Source passage:
· · · · ·

Nope, I haven’t found a genuine Curbside Classic GTO, yet. There was a time when GTOs in this kind of condition were plentiful, but those days are pretty much gone, even in Beaterville, Oregon. But then lowly A-Body coupes in gray primer aren’t exactly dime-a-dozen anymore, and this one is an almost perfect time capsule from say, the late seventies or early eighties. That’s when every kid who fancied himself a goat could buy a Tempest or LeMans coupe from the woman down the street, who was now married with kids and had just bought a new Olds Cutlass Supreme.
Yes, GM really dominated this segment of the market, as we’ve documented in the CC Complete Cutlass Chronicles. And although the Cutlass eventually rose to the top of the mid-sized heap, the Pontiacs acquitted themselves fairly well, thanks in large part to the huge success of the GTO. And although the GM A-Body coupes shared the same basic shell, the Pontiac’s distinctive beak made it highly unmistakable.

· · · · ·

Questions:
1) According to the Pontiac coupe passage, what made the Pontiac highly unmistakable among GM A-Body coupes?
2) Extend the Pontiac coupe passage with one more paragraph that follows on from its final sentence.
The lines that follow have no connection to the Pontiac coupe passage.

Data block:
· · · · ·

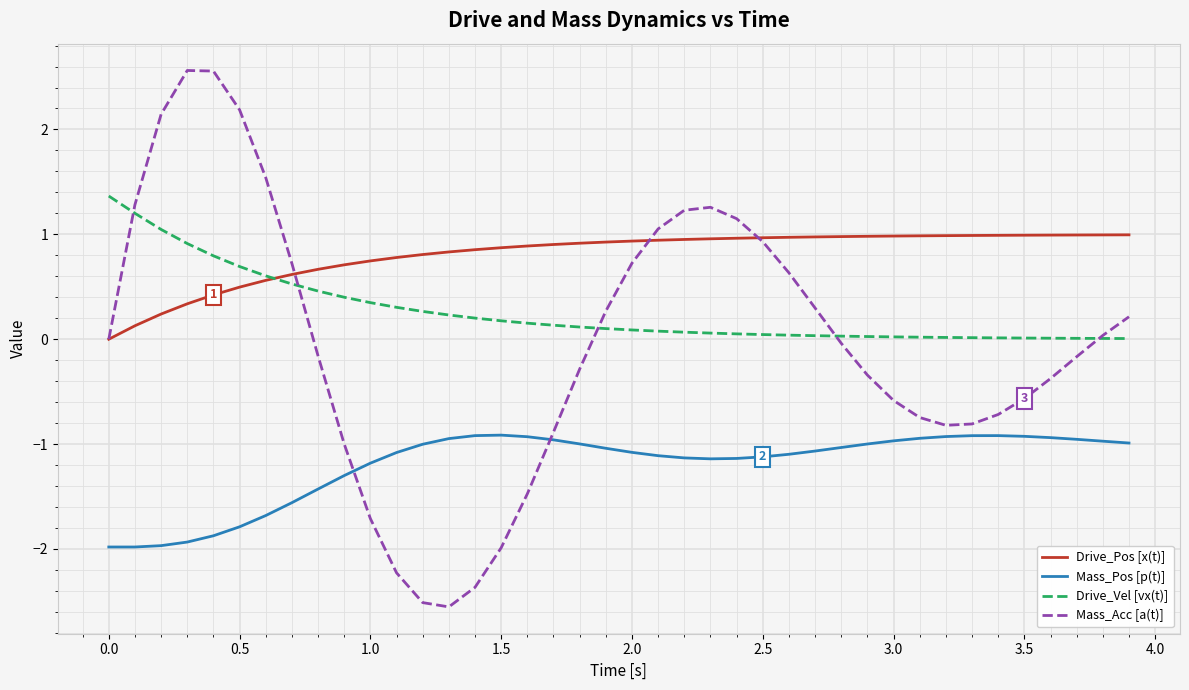

True or false: Mass_Pos [p(t)] and Drive_Vel [vx(t)] intersect in this chart.

False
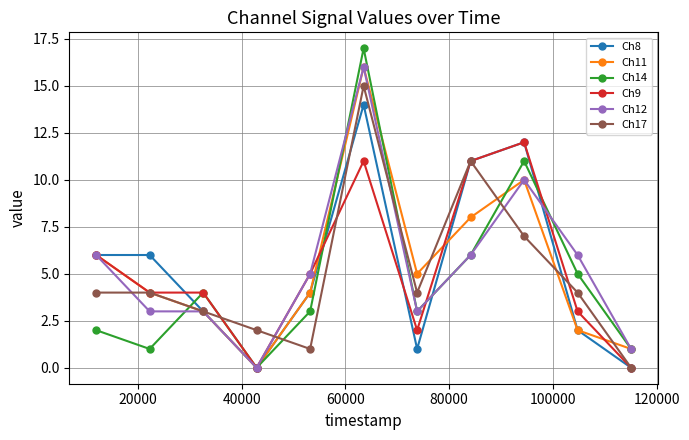

What is the maximum value for Ch9?

12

· · · · ·

Results for the exercise:
1) Its distinctive beak.

2)
The GTO’s “Endura” body-colored nose gave it more street cred than ever, since one could tell it was the genuine article a block away. And the styling impact it made on the global industry is not to be underestimated. Let’s face it: the ’69 GTO’s front predicted every modern car: no chrome bumpers, and a face integrated into a soft-plastic front end. Pontiac was still at the height of its game.
Although the ’68 GTO was the high water mark in terms of sales (88k), not everyone could quite afford one,
like this very (trying hard to be) prim and demure secretary ready to take dictation: “Yes, Mr. Niedermeyer; what can I do for you?” Take off those ridiculous fake glasses, for starters. What agency sent you anyway? Oh, right; Sterling Cooper.
When I was hard at work setting a new record for how long one could last at Loyola High School without ever doing a stitch of homework (two years), there was a fund-raising raffle each fall. The prize was a low end Tempest, a ’68 and a ’69, obviously donated by an alum who owned a Pontiac store. They even had the OHC six, which frankly was not a common sight in these cars by this time.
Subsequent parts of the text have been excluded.